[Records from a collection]
■ ■ ■ ■
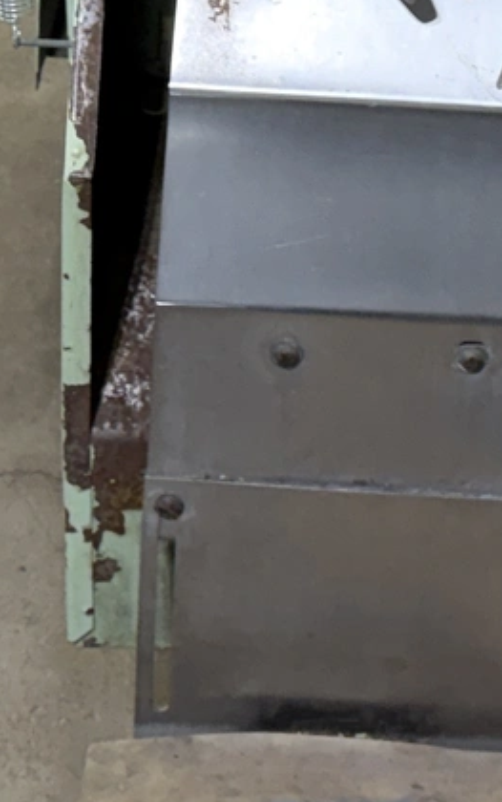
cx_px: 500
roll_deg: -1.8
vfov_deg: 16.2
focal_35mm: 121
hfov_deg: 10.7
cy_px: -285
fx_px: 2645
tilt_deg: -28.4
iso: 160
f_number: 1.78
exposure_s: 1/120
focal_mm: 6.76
■ ■ ■ ■
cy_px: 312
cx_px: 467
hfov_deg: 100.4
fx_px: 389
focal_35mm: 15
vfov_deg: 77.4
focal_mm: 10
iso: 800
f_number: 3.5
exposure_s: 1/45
■ ■ ■ ■
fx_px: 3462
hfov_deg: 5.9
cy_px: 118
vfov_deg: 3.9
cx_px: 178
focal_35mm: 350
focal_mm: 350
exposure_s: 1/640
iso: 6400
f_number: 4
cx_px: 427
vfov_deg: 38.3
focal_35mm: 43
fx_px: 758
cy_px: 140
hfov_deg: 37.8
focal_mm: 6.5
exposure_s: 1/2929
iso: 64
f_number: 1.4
■ ■ ■ ■
**TASK INSTRUCTIONS**
Please transcribe only the lines in the records above running from the line that has "focal_35mm: 43" through the line that has "f_number: 1.4", both included, exactly as they appear.

**SOLUTION TO THE PROBLEM**
focal_35mm: 43
fx_px: 758
cy_px: 140
hfov_deg: 37.8
focal_mm: 6.5
exposure_s: 1/2929
iso: 64
f_number: 1.4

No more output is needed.